▶ **REQUEST**
Reproduce exactly, and solely, the lines running from the top of the data below through the line with "漏水は、エアコンに比べて「床下」への被害が大きくなりや", both inclusive. Omit pictures.

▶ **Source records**
#####

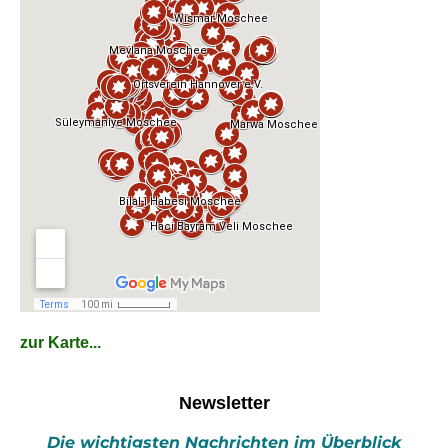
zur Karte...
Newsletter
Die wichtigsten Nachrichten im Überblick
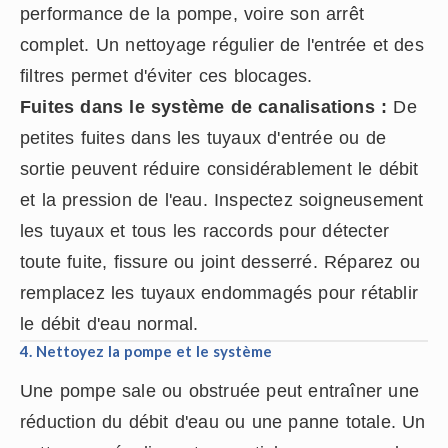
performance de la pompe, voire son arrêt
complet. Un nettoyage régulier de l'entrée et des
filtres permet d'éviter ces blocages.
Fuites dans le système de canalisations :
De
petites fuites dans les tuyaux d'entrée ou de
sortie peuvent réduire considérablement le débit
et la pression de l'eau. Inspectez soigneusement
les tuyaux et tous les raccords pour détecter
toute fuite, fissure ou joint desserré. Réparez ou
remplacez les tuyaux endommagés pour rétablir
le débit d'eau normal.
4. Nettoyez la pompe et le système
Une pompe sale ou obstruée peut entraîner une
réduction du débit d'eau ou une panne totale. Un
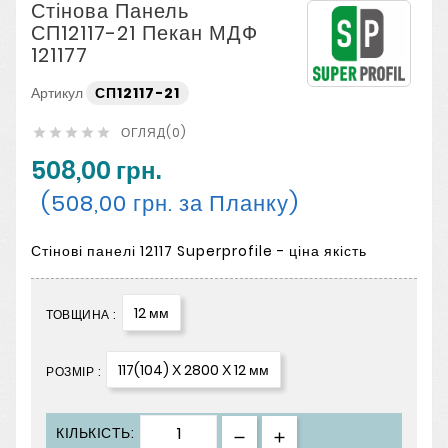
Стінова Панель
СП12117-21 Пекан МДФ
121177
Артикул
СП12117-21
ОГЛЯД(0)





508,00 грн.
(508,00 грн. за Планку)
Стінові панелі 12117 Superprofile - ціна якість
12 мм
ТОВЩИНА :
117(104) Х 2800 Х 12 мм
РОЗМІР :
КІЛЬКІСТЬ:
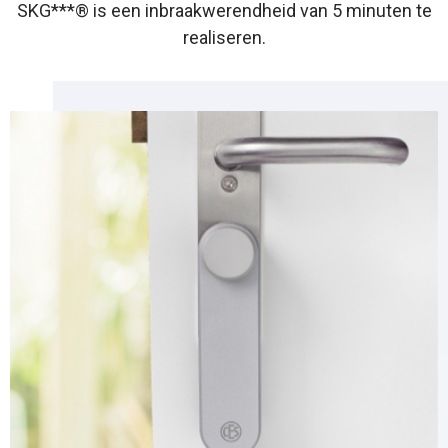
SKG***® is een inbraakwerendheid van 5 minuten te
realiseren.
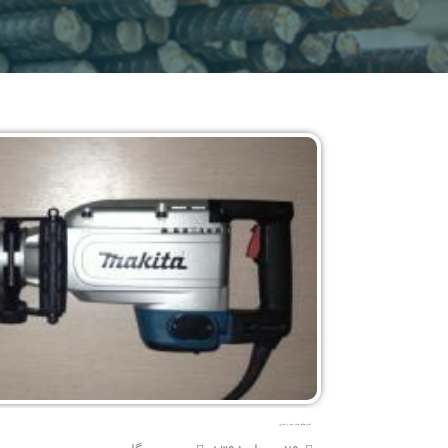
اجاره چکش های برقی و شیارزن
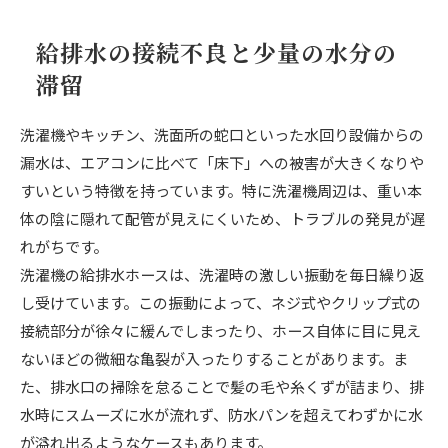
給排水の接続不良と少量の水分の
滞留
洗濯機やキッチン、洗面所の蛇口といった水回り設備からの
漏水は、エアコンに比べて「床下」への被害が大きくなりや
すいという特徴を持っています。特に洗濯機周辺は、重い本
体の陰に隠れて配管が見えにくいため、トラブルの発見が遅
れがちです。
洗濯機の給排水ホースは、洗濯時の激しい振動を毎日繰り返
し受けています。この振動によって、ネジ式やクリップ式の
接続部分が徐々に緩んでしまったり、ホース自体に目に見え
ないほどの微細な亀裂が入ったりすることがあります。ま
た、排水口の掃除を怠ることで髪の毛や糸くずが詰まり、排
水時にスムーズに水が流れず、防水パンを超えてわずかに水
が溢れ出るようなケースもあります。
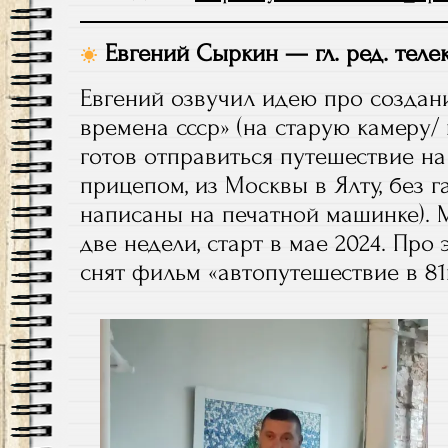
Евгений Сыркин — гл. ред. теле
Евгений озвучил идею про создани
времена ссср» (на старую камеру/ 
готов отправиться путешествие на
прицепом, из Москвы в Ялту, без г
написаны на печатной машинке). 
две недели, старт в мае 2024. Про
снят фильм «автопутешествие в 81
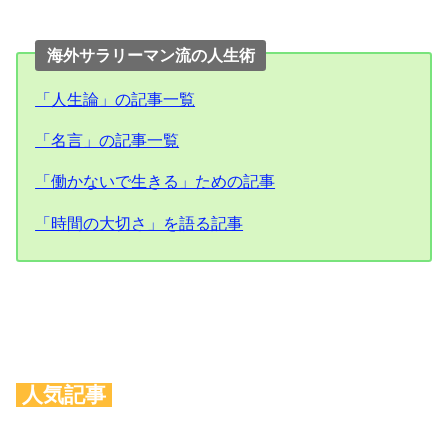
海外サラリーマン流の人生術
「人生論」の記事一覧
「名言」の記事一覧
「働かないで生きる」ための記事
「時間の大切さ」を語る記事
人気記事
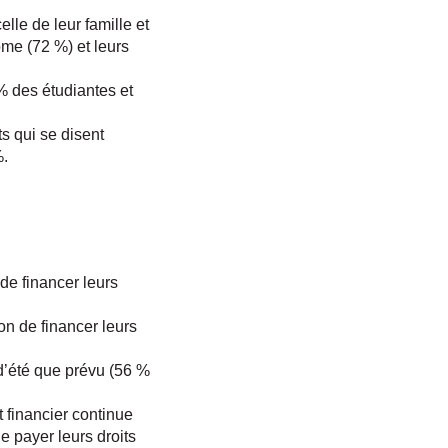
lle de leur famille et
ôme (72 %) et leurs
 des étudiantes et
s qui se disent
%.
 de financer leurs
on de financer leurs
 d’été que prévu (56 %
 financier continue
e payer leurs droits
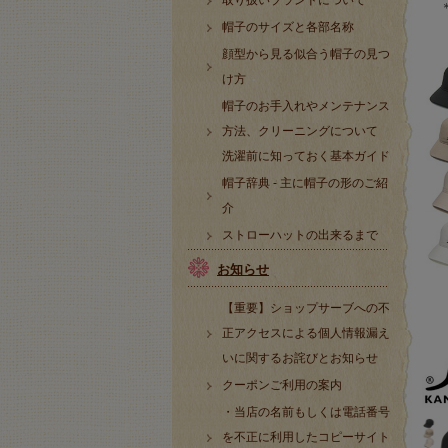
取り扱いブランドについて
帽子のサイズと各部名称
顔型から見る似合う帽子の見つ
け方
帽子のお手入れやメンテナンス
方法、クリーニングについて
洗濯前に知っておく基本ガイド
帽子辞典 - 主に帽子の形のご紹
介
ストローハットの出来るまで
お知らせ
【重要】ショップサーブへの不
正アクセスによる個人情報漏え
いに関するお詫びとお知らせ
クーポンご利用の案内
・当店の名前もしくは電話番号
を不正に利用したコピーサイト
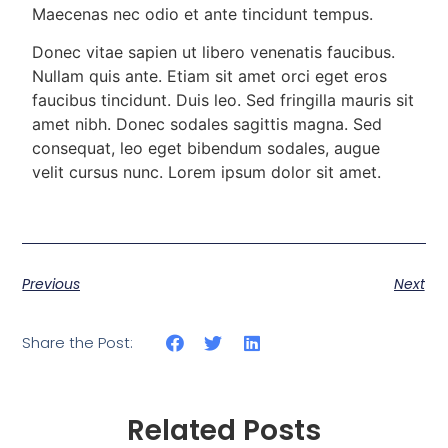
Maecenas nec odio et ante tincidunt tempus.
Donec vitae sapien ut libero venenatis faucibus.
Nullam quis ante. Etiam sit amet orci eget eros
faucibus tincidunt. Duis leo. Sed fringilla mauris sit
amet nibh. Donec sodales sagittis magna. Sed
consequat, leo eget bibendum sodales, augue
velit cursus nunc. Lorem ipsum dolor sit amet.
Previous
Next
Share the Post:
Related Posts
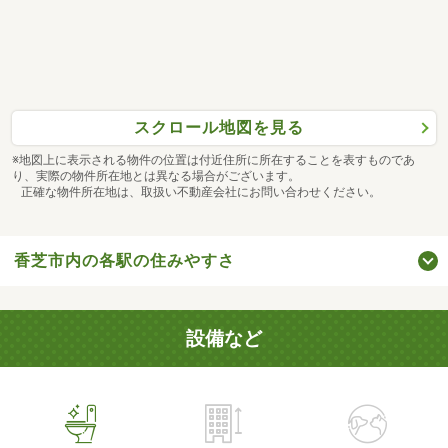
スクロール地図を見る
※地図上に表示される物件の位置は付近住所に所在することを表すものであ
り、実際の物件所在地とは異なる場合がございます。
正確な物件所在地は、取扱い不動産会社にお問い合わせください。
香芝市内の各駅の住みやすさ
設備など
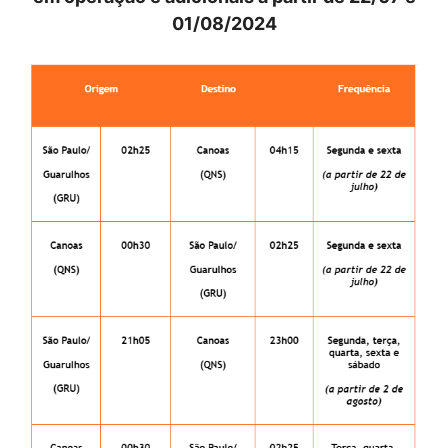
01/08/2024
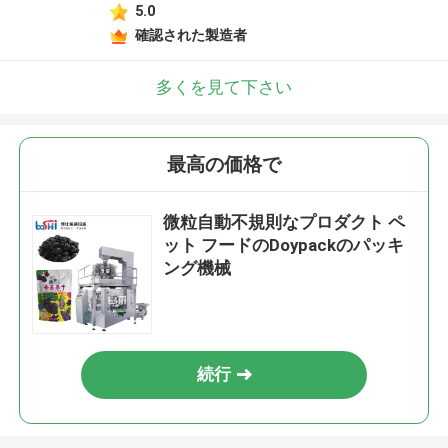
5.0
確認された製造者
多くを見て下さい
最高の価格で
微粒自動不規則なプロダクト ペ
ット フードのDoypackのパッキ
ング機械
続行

#####

▶ **TASK SOLUTION**
zur Karte...
Newsletter
Die wichtigsten Nachrichten im Überblick
performance de la pompe, voire son arrêt
complet. Un nettoyage régulier de l'entrée et des
filtres permet d'éviter ces blocages.
Fuites dans le système de canalisations :
De
petites fuites dans les tuyaux d'entrée ou de
sortie peuvent réduire considérablement le débit
et la pression de l'eau. Inspectez soigneusement
les tuyaux et tous les raccords pour détecter
toute fuite, fissure ou joint desserré. Réparez ou
remplacez les tuyaux endommagés pour rétablir
le débit d'eau normal.
4. Nettoyez la pompe et le système
Une pompe sale ou obstruée peut entraîner une
réduction du débit d'eau ou une panne totale. Un
Стінова Панель
СП12117-21 Пекан МДФ
121177
Артикул
СП12117-21
ОГЛЯД(0)





508,00 грн.
(508,00 грн. за Планку)
Стінові панелі 12117 Superprofile - ціна якість
12 мм
ТОВЩИНА :
117(104) Х 2800 Х 12 мм
РОЗМІР :
КІЛЬКІСТЬ:
SKG***® is een inbraakwerendheid van 5 minuten te
realiseren.
اجاره چکش های برقی و شیارزن
給排水の接続不良と少量の水分の
滞留
洗濯機やキッチン、洗面所の蛇口といった水回り設備からの
漏水は、エアコンに比べて「床下」への被害が大きくなりや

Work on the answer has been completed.